The framework would prevent states from penalizing AI developers for a “third party’s unlawful conduct involving their models.” This provision would bar states from holding AI developers responsible when someone, for example, uses the developer’s model to commit fraud or generate illegal content. The practical consequences are significant. Many harms traceable to AI deployment originate in choices made during development. State tort and consumer protection laws have long held manufacturers accountable for defects that make foreseeable misuse more likely. But the White House framework would override that principle for AI. A state that cannot regulate AI development would, in many instances, be constrained to addressing symptoms rather than causes of AI-related harms.

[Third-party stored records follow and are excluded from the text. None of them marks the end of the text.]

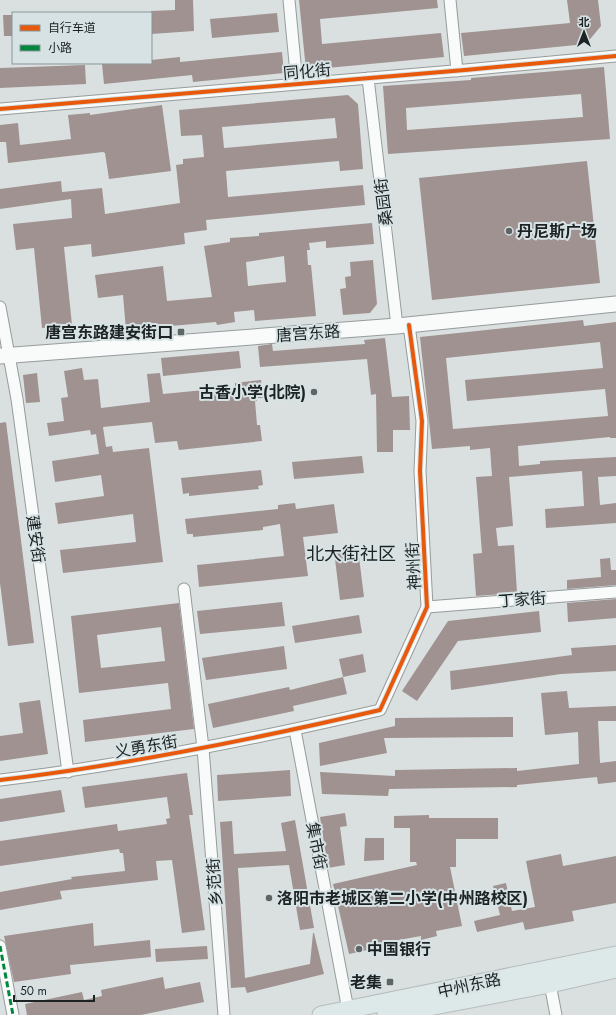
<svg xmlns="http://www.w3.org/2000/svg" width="616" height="1015" font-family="Jost,'Noto Sans SC',sans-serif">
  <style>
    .building { fill: #9f9291; fill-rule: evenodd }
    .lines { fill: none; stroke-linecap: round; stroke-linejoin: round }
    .street-casing { stroke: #969b9b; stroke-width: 13 }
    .secondary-casing { stroke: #969b9b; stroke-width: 17 }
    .primary-casing { stroke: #b8bbbb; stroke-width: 19 }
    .street { stroke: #f9fafa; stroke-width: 11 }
    .secondary { stroke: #f9fafa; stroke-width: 15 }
    .primary { stroke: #dde8e8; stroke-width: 17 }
    .quiet { stroke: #00873e; stroke-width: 3; stroke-dasharray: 6 3; stroke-linecap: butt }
    .cycleway-casing { stroke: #d6e2e4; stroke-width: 6 }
    .cycleway { stroke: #e8590c; stroke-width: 4 }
    .poi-dot { fill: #5f6465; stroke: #d6e2e4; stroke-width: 1.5 }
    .labels { text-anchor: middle; stroke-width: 4; stroke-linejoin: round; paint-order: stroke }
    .street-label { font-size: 16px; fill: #1d2223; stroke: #d6e2e4 }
    .poi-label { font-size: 16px; font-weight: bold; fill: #1d2223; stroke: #d6e2e4; text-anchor: start }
    .quarter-label { font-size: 18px; fill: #1d2223; stroke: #d6e2e4 }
  </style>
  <rect width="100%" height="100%" fill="#dae0e0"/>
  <!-- building -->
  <path class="building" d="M175,0H193L194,31L151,34V11L175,10Z
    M299,0H437L438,8L320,19L322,44L441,33L444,57L306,70Z
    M567,0H598L601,26L586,44L464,56L461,33L570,23Z
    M277,13L279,32L212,38L210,19Z
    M3,15H13V36H4Z
    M282,52L284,73L193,82L192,75L104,84L102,64L151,63V60L180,57V62Z
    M85,65L86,84L0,88V68Z
    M604,67L610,139L388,154L383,86L471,80V78ZM581,94L583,117L407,130L406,108Z
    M348,95L358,104L363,169L340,171L339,161L226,171L228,197L363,185L365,205L206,220L207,230L184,233L185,244L92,257L91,244L64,247L72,325L42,328L34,248L16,250L13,224L72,218L71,199L0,209V189L61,181L62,192L102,188L105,214L180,203L176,165L183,164V159L204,157L202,135L181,136L179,110ZM335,118L337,138L224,148L222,127Z
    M162,105L171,171L109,179L105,153L103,152L8,163L6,142H0V125L18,123L20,145L71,139L68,115L90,113V115Z
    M587,161L600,283L432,300L419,178Z
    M372,223L374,244L326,248V241L309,243L310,250H307L308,265H311L316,316L255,321L254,310L234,312L235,322L217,325L216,322L126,330L123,295L98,298L95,275L163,266L167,301L212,297L204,246L230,242V238L259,236V233ZM284,256L286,282L248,286L246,262Z
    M373,260L377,304L370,313L343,315L340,289L346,288L345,277L351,276L350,262Z
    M583,320L584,326L616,322V438H610V437L518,446L519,466L540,464V461L616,457V476L598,477L600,505L616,503V523L546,528L545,509L584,506L582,471L509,477L513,526L496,528L498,546L514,545L517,593L476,596L473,554L482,553L476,477L492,476L490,448L470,450V446L432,449L420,337ZM600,342L603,368L465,380L467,401L605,389L608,416L453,429L446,358Z
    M385,338L392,397L409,396L410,430H393V452H377L376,394L371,395L367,359L260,367L258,346L272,344L273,351L365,344L364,340Z
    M239,351L241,368L163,376L161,358Z
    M82,368L84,380L98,379L101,408L150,402L147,374L160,373L163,394L235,387V383L261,380L263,398H256L257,401H255L257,425H260L262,441L179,450L177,441L155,443L152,422L103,427L106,447L112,446L113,452L149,448L163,562L63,573L60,550L136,542L133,514L58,524L55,503L104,496L101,475L55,482L52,461L99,454L96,434L91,435L90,430L49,436L47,423L64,421L61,398L68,397L64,371Z
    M37,373L40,402L26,403L23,375Z
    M6,422L34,643L8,646L0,583V423Z
    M362,456L364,473L294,479L292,462Z
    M261,470L263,485L258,486L259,489L189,496V493L183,494L181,478Z
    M295,503L296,509L334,504L338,533L303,537L308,576L199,587L197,565L284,556L280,524L263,527V530L193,537V534H187L185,519L278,509V505Z
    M358,549L364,597L340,600L334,551Z
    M610,558L611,570H616V585L567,589V580L601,577L600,559Z
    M616,599V618L568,622L567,603Z
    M282,602L285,626L200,634L197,611Z
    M179,603L194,729L85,742L83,720L171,709L168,683L79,693L71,616ZM161,627L165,661L101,668L97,635Z
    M539,611L541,632L458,641L417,701L402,691L448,621Z
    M359,615L362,633L295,643L292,626Z
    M616,645V671L561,674L451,690L450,671L572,655L571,648Z
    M284,646L287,669L206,680L202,658Z
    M363,654L366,672L343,677L339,659Z
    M343,677L347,694L293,706L294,711L213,728L208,704L289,687L290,690Z
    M567,691L569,708L616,706V721H598L600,763L616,761V782L598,784L597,777L517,785V787L389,789L388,796L322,794L320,772L395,776V770L517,768V771L579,764L578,732L545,735L541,693Z
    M40,700L48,754L0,761V736L23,733L19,703Z
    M513,717V737L384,738L387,753L320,766L319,743L395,726V718Z
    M290,770L291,796L218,801L217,775Z
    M187,773L193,815H189L205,930L182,933L172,860L156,861L158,880L60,891L62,899L0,910V892L72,879L71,877L125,871L123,853H120L119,849L0,866V841L117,824L118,831L167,824L166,819L170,818L167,797L85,808L82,787Z
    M61,790L65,812L0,822V799Z
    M345,813L347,826L340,827L345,865L328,868L320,817Z
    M429,815V818H498V839H456V867H450L462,926L436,931L437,936L421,940V936L371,945L372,949L349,954L333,884L417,865L416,862H410V828H394V816Z
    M295,820L314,928L300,930L289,865L238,868L245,978L310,964L313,933H314L324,974L247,993L245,987L231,988L220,822L232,821L234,854L286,851L281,823Z
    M365,838H384V860L364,861Z
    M561,854L563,866L616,856V903L572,911L574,921L525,930L523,922L477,932L474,921L500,915L493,886L506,883L512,911L535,907L526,861Z
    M93,923L94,946L150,940L151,957L70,965L71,974L14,982L4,936Z
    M207,946L208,959L156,962L155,949Z
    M163,977L165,989L200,982L204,1002L141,1015H27L25,1004L82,992L84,1000L102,996L101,990Z"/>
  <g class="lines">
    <defs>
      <path id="street" d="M289,0L297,84
        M450,0L457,71
        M368,78L397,326
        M0,109L465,70L616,56
        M0,307L17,399L68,772
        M184,589L203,748L224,1015
        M427,607L616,592
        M295,730L349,1015
        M0,780C128,765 255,739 380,710L427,607L420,471L422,421L409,325
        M0,946L13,1015
        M550,984L556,1015"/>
      <path id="secondary" d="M0,356L397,326L616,304"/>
      <path id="primary" d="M321,1015L616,955
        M386,1015L550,984L616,969"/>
    </defs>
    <!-- street casing -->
    <use href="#street" class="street-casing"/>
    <!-- secondary casing -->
    <use href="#secondary" class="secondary-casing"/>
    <!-- primary casing -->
    <use href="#primary" class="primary-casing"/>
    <!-- street -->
    <use href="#street" class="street"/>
    <!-- secondary -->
    <use href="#secondary" class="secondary"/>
    <!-- primary -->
    <use href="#primary" class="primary"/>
    <!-- quiet -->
    <path class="quiet" d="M0,946L13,1015"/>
    <defs>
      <path id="cycleway" d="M0,109L465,70L616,56
        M0,780C128,765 255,739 380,710L427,607L420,471L422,421L409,325"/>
    </defs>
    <!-- cycleway casing -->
    <use href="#cycleway" class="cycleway-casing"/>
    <!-- cycleway -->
    <use href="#cycleway" class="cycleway"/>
  </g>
  <!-- markers -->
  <g class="poi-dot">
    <circle cx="509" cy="231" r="4"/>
    <rect x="177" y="328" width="8" height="8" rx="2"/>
    <circle cx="314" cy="392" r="4"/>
    <circle cx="269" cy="898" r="4"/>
    <circle cx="359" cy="949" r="4"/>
    <rect x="386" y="978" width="8" height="8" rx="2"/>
  </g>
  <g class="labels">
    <!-- street labels -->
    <g class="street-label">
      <text transform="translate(307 71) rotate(-5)" y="6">同化街</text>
      <text transform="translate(383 202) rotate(-97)" y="6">桑园街</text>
      <text transform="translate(308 333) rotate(-4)" y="6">唐宫东路</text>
      <text transform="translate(36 539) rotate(82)" y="6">建安街</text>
      <text transform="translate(413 566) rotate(-93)" y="6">神州街</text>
      <text transform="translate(522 599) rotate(-4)" y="6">丁家街</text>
      <text transform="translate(146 746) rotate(-10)" y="6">义勇东街</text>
      <text transform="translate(317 846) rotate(79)" y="6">集市街</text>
      <text transform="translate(214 882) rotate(-94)" y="6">乡范街</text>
      <text transform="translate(469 985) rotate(-12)" y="6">中州东路</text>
    </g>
    <!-- poi labels -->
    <g class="poi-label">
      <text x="517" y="237">丹尼斯广场</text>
      <text x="173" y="338" text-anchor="end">唐宫东路建安街口</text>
      <text x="306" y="398" text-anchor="end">古香小学(北院)</text>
      <text x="277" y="904">洛阳市老城区第二小学(中州路校区)</text>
      <text x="367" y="955">中国银行</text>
      <text x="382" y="988" text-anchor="end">老集</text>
    </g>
    <!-- quarter labels -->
    <g class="quarter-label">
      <text x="351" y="560">北大街社区</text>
    </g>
  </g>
  <!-- legend -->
  <rect x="12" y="12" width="140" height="52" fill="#d6e2e4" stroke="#8c9597"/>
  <rect x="20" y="25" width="20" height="6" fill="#e8590c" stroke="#8c9597"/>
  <text x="48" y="32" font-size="12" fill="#1d2223">自行车道</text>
  <rect x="20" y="45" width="20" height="6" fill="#00873e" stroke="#8c9597"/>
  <text x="48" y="52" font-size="12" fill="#1d2223">小路</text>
  <!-- north arrow -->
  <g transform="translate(584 32)" stroke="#d6e2e4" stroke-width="3" paint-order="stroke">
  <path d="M0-3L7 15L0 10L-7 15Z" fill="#1d2223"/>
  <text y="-6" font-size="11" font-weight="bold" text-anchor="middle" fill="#1d2223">北</text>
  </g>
  <!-- scale -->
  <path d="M14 995v6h80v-6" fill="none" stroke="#1d2223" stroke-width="2"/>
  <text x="20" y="995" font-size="12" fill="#1d2223" stroke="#d6e2e4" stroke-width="3" paint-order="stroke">50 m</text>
</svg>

Courts will also struggle to distinguish between laws that regulate AI development and those that regulate deployment. Consider a state law requiring bias audits of training data before a model is released to consumers. Does this regulate development or deployment? What about a transparency law requiring developers to report safety testing, but not mandating such testing? The boundary will only grow harder to maintain as the AI stack evolves. Agentic AI systems that autonomously retrieve data, fine-tune their own parameters, and execute multi-step tasks in real time do not neatly separate into development and deployment phases. Courts asked to classify state regulations along this axis would face line-drawing problems that the framework neither acknowledges nor resolves.
Abdication Is Not Regulation
Preemption is only half the equation. The framework asks states to cede regulatory authority, but what does it offer in return? Remarkably little. Child safety is the sole area in which the framework would impose obligations on AI developers, primarily around age assurance and sexualized content targeting minors.

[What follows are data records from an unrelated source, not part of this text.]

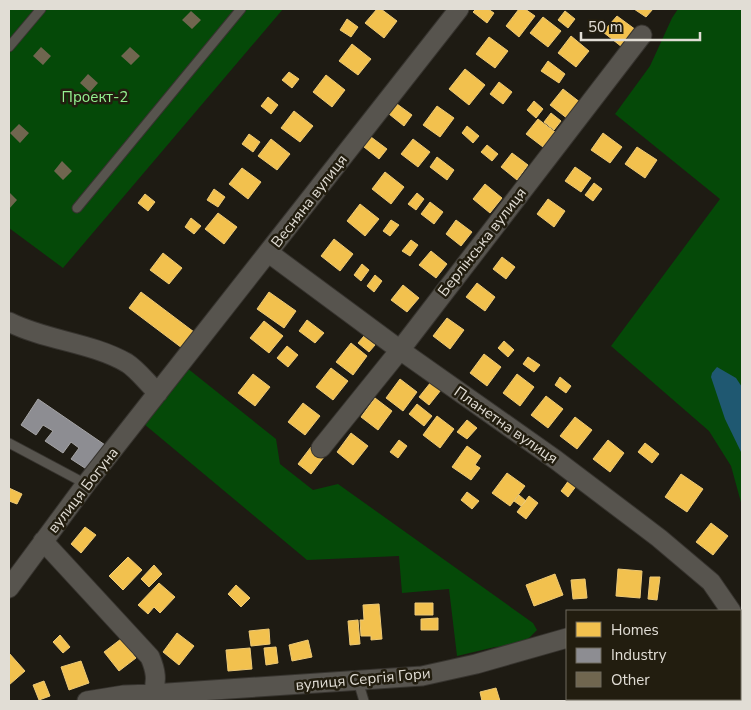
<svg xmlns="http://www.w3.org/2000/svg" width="751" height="710" font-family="'Nunito Sans',sans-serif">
	<rect width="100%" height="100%" fill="#1e1b13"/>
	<path fill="#054908" d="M 9,9 L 283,9 L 63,268 L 9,228 Z
		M 678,9 L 742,9 L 742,506 L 731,466 L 709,431 L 611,346 L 720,199 L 615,114 L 650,66 L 672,18 Z
		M 182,364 L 276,439 L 280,464 L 313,490 L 338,484 L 533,623 L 537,630 L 526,641 L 510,646 L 495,647 L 457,656 L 449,589 L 402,593 L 399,556 L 307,560 L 138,419 Z"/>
	<path fill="#1f5871" d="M 717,367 L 736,378 L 742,387 L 742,454 L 725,419 L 711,377 L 712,373 Z"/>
	<path fill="#f2c14e" stroke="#edc976" d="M 377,9 L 381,9 L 397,21 L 384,38 L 365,23 Z
		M 476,9 L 488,9 L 494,13 L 487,23 L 473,12 Z
		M 519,9 L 525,9 L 535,16 L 519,37 L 506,26 Z
		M 634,9 L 653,9 L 646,17 Z
		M 565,11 L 575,19 L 568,28 L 558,20 Z
		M 617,16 L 636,30 L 622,47 L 603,32 Z
		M 543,17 L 561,31 L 548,47 L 530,33 Z
		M 347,19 L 358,27 L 351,37 L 340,30 Z
		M 571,36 L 589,51 L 576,67 L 558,53 Z
		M 489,37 L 508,51 L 495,68 L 476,54 Z
		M 352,44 L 371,59 L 358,75 L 339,61 Z
		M 548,61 L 565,74 L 559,83 L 541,71 Z
		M 465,69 L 485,85 L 469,105 L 449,89 Z
		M 289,72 L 299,79 L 292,88 L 282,80 Z
		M 326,75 L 345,90 L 332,107 L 313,92 Z
		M 499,82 L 512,92 L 503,104 L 490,94 Z
		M 563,89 L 581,103 L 568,119 L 550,105 Z
		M 268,97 L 278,105 L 271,114 L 261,106 Z
		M 534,101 L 543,109 L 536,118 L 527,110 Z
		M 397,104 L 412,115 L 404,126 L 389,114 Z
		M 437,106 L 454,118 L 440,137 L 423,125 Z
		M 294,111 L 313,126 L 300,142 L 281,128 Z
		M 551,113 L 561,121 L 554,130 L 544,122 Z
		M 538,119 L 555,132 L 543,147 L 526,134 Z
		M 467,126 L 479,136 L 473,143 L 462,133 Z
		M 603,133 L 622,147 L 610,163 L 591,150 Z
		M 249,134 L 260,142 L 253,152 L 242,144 Z
		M 371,137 L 387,149 L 379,159 L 364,147 Z
		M 271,139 L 290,154 L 277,170 L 258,156 Z
		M 413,139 L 430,152 L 418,167 L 401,154 Z
		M 487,145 L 498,154 L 492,161 L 481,152 Z
		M 637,147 L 657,160 L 645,178 L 625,164 Z
		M 512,153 L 528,165 L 517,180 L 501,167 Z
		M 437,157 L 454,170 L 447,180 L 430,167 Z
		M 575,167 L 591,178 L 581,192 L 565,181 Z
		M 242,168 L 261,182 L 248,199 L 229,184 Z
		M 385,172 L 404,187 L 391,204 L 372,189 Z
		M 594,183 L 602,189 L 593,201 L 585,195 Z
		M 485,184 L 502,198 L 490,213 L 473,199 Z
		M 214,189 L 225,197 L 218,207 L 207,200 Z
		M 417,193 L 424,199 L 416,210 L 408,204 Z
		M 145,194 L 155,202 L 148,211 L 138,203 Z
		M 548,199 L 565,211 L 554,227 L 537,214 Z
		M 430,202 L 443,212 L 434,224 L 421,214 Z
		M 360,204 L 379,219 L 365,236 L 347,221 Z
		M 218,213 L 237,227 L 224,244 L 205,229 Z
		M 191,218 L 201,226 L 194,234 L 185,227 Z
		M 391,220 L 399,225 L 390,236 L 383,231 Z
		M 456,220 L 472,232 L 461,246 L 446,234 Z
		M 334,239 L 353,254 L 340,271 L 321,256 Z
		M 411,240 L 418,245 L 410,256 L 402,251 Z
		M 431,251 L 447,264 L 436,278 L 419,265 Z
		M 163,253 L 182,268 L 169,284 L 150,270 Z
		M 502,257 L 515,267 L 506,279 L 493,269 Z
		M 362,264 L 369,270 L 361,281 L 354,275 Z
		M 375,275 L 382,281 L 374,292 L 367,286 Z
		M 477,283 L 495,297 L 485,311 L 466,297 Z
		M 403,285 L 419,298 L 407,312 L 391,300 Z
		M 141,292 L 194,332 L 182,348 L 129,308 Z
		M 269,292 L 296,311 L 284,328 L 257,309 Z
		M 447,318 L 464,330 L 450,349 L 433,336 Z
		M 307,320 L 324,333 L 315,343 L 299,331 Z
		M 264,321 L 283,336 L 269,353 L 250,338 Z
		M 364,336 L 375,345 L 369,352 L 358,343 Z
		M 504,341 L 514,350 L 508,357 L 498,348 Z
		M 351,343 L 367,356 L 353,375 L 336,362 Z
		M 287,346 L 298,355 L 288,367 L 277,358 Z
		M 484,354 L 501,367 L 487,386 L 470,373 Z
		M 528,357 L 540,365 L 534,372 L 523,364 Z
		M 331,368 L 348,381 L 333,400 L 316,387 Z
		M 253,374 L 270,387 L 255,406 L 238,393 Z
		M 517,374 L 534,387 L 520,406 L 503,393 Z
		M 560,377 L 571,386 L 566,393 L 555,385 Z
		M 400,379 L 417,392 L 403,411 L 386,398 Z
		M 431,382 L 441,390 L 429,405 L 419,397 Z
		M 546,396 L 563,409 L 548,428 L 531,415 Z
		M 375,398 L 392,411 L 378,430 L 361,417 Z
		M 303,403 L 320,416 L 305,435 L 288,422 Z
		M 417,404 L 432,416 L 424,426 L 409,414 Z
		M 437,416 L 454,429 L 440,448 L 423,435 Z
		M 575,417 L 592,430 L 577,449 L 560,436 Z
		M 467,420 L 477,428 L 467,439 L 457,432 Z
		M 351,433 L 368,446 L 353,465 L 337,452 Z
		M 399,440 L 407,446 L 398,458 L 390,452 Z
		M 608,440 L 624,453 L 610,472 L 593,459 Z
		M 645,443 L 659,454 L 652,463 L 638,452 Z
		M 467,446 L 481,456 L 475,465 L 480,468 L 471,480 L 452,467 Z
		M 311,447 L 324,457 L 311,474 L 298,464 Z
		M 507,473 L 525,486 L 510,506 L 492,493 Z
		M 681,474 L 703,489 L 687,512 L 665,497 Z
		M 569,480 L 577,485 L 568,497 L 561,491 Z
		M 9,488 L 22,494 L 17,504 L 9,501 Z
		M 467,492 L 479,501 L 472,509 L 461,500 Z
		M 519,495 L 526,501 L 521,506 L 514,501 Z
		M 529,496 L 538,503 L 526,519 L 517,512 Z
		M 711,523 L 728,536 L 713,555 L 696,542 Z
		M 85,527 L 96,535 L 81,553 L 71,544 Z
		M 128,557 L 142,570 L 123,590 L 109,576 Z
		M 154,565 L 162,574 L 149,587 L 141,579 Z
		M 618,569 L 642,571 L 640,598 L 616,596 Z
		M 555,574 L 563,595 L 534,606 L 526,585 Z
		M 650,577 L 660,577 L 657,600 L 648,599 Z
		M 585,579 L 587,598 L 573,599 L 571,580 Z
		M 159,583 L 175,597 L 160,613 L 154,607 L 148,614 L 138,605 Z
		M 236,585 L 250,598 L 241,607 L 228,594 Z
		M 415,603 L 433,603 L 433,615 L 415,615 Z
		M 379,604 L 382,639 L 371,640 L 371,636 L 361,636 L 360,620 L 364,620 L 363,605 Z
		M 438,618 L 438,630 L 421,630 L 421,619 Z
		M 358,620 L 360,644 L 350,645 L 348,621 Z
		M 269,629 L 270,644 L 251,646 L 249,631 Z
		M 177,633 L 194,646 L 179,665 L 163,652 Z
		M 60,635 L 70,647 L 63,653 L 53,642 Z
		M 121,639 L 136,658 L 119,671 L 104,652 Z
		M 308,640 L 312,657 L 292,661 L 289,645 Z
		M 276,647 L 278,663 L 266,665 L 264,648 Z
		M 250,648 L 252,669 L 228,671 L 226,650 Z
		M 9,653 L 25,671 L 9,685 Z
		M 81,661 L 89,683 L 69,690 L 61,667 Z
		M 44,681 L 50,696 L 39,700 L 33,685 Z
		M 496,688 L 500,701 L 482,701 L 480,692 Z
		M 642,699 L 668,699 L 671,701 L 656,701 L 654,700 L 644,701 Z"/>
	<path fill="#8d8d92" stroke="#a6a5a6" d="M 38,399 L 108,447 L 91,472 L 71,459 L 79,448 L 71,442 L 63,453 L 45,441 L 53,431 L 43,425 L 36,435 L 21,425 Z"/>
	<path fill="#70664f" d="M 191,11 L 201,20 L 192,29 L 182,20 Z
		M 41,47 L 51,56 L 43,65 L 33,56 Z
		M 130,47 L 140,56 L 131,65 L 121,56 Z
		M 88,74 L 98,83 L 90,92 L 80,83 Z
		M 19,124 L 29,133 L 20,143 L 10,133 Z
		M 62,161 L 72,171 L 63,180 L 54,171 Z
		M 9,192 L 17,200 L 9,209 Z"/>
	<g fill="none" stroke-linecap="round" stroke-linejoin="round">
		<defs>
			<path id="service" d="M 9,47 L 41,9
				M 77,208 L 241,9
				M 9,443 L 86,484
				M 358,681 L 364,701"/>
			<path id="minor" d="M 269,253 L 400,350 L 556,460 L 659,538 L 711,582 L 731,611
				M 9,322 C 47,341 90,342 127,363 C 138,370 148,384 158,393
				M 321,448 L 400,350 L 642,35
				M 43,541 L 150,657 C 156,671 157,680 153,694
				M 9,588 L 86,484 L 459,9
				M 87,701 L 124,695 L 153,694 L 422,676 L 476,664 L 567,638"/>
		</defs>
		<use href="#service" stroke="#37342f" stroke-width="11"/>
		<use href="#minor" stroke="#37342f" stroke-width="21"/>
		<use href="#service" stroke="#57544e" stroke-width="9"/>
		<use href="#minor" stroke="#57544e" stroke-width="19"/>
	</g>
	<g text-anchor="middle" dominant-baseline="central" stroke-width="5" stroke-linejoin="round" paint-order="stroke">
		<g font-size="15" fill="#95f291" stroke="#221d0f">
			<text x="95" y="97">Проект-2</text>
		</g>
		<g font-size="15" fill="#e1ddd5" stroke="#221d0f">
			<text transform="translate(309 201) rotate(-52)">Весняна вулиця</text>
			<text transform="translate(482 242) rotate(-52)">Берлінська вулиця</text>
			<text transform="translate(506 425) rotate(35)">Планетна вулиця</text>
			<text transform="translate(83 490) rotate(-52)">вулиця Богуна</text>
			<text transform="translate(363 679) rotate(-5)">вулиця Сергія Гори</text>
		</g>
	</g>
	<rect width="751" height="710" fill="none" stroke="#e1ddd5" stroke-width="20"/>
	<rect x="566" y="610" width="175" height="90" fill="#221d0f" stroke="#6e6a5e"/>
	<rect x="576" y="622" width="25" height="15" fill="#f2c14e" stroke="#6e6a5e"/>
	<text x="611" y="635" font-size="15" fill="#e1ddd5">Homes</text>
	<rect x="576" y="648" width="25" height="15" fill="#8d8d92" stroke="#6e6a5e"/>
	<text x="611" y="660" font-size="15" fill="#e1ddd5">Industry</text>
	<rect x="576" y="672" width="25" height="15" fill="#70664f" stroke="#6e6a5e"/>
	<text x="611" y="685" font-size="15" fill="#e1ddd5">Other</text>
	<path d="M581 32v8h119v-8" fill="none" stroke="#e1ddd5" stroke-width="2.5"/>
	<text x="588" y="32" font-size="15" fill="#e1ddd5" stroke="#221d0f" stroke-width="4" paint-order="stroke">50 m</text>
</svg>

More telling is what and whom the framework leaves out. It contains no provision for algorithmic discrimination in employment, lending, housing, or insurance. No limits on AI-assisted surveillance. No standards for AI in healthcare diagnosis or treatment recommendations. No reporting requirements for AI-related job displacement. No pre-deployment safety evaluation for frontier models. No provisions addressing AI-generated disinformation. By omitting these subjects, the framework aims to leave the industry minimally regulated while preventing states from filling the void.
Federalism offers better paths. Federal and state governments can cooperate and coordinate in AI regulation. The White House framework forecloses that possibility. It asks Congress to shut down the only governments that are regulating AI, in exchange for a federal regime that would not. Politics points in a different direction. Polls repeatedly show widespread, bipartisan support for AI regulation, even if it means slowing development.
The spate of AI-specific legislation over the past two years reflects a broad political judgment that existing law is insufficient. Congress has shown little appetite for overriding those judgments. Nothing in the White House’s AI framework is likely to change that.
– David S. Rubenstein, Published courtesy of Just Security.